▸ **PASSAGE TO READ**:
All kidding aside.....
What an adorable picture. You just couldn't have been cuter and, yes, you were just about to explode with potential.
What exactly does "achievement" mean in this context? By the young age of 38, you're evidently a well-educated, highly intelligent, productive, literate, hilarious, philosophical, feeling, occasionally jackassical fellow. You've taken some risks (on rocks, in love). What is it you haven't done?
But I like your attitude that "the time is NOW" - - if you sincerely feel that you haven't yet lived up to your potential, then I hope you go for it with everything you got. It's a little overwhelming to think of what you'd be like at full potential, though, if you're not firing on all pistons NOW.....
You asked if we're where we want to be in our lives - - and I'd have to answer with an unqualified "YES!" Mainly because I am where I am; I am where my genetics/past/decisions have all led me. Does that mean that everything's perfect? Well, HELL, no! There are things I'm changing or will change, but that's just the course of a human life. Am I doing exactly what I expected when I was younger? No way - - I'm not a prison warden, nor a priest, nor a lawyer, nor any of the other things that went in and out of my noggin over time. But I'm thrilled with what I'm doing and I feel good about the character that I've built over 44 years of living and feeling and hurting and falling and trying and succeeding.
Regardless, I wish you the best birthday yet - - the rule is that you have to celebrate one day for every year you've been alive, so you've got a month-long party comin' to ya.
Glad you were born, youngster.
I'll be out there. Thanks for stopping by and commenting.
I'm on the lookout. When I find them, I'm gonna be all over them, forging like a rabbit... who is also a blacksmith.
I was cute, wasn't I? Sadly, I was wearing the same outfit the other day and, well, I just can't seem to pull it off anymore. I think maybe the hat is just a bit too much at my age.

▸ **WORK TO BE COMPLETED**:
For each statement below, answer yes or no to whether it agrees with the birthday comments, and quote the words from the comments that settle it.
1. The writer who answers "YES!" ended up working as a lawyer.
2. The birthday rule calls for one day of celebration for every year of life.
3. The person being addressed is 38 years old.

Records from a data collection:
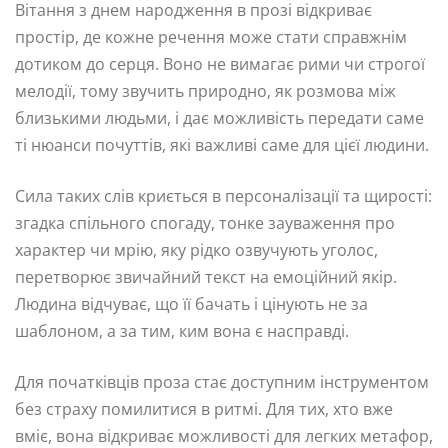
Вітання з днем народження в прозі відкриває
простір, де кожне речення може стати справжнім
дотиком до серця. Воно не вимагає рими чи строгої
мелодії, тому звучить природно, як розмова між
близькими людьми, і дає можливість передати саме
ті нюанси почуттів, які важливі саме для цієї людини.
Сила таких слів криється в персоналізації та щирості:
згадка спільного спогаду, тонке зауваження про
характер чи мрію, яку рідко озвучують уголос,
перетворює звичайний текст на емоційний якір.
Людина відчуває, що її бачать і цінують не за
шаблоном, а за тим, ким вона є насправді.
Для початківців проза стає доступним інструментом
без страху помилитися в ритмі. Для тих, хто вже
вміє, вона відкриває можливості для легких метафор,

▸ **ANSWER AREA**:
1. No: "I'm not a prison warden, nor a priest, nor a lawyer"
2. Yes: "the rule is that you have to celebrate one day for every year you've been alive"
3. Yes: "By the young age of 38"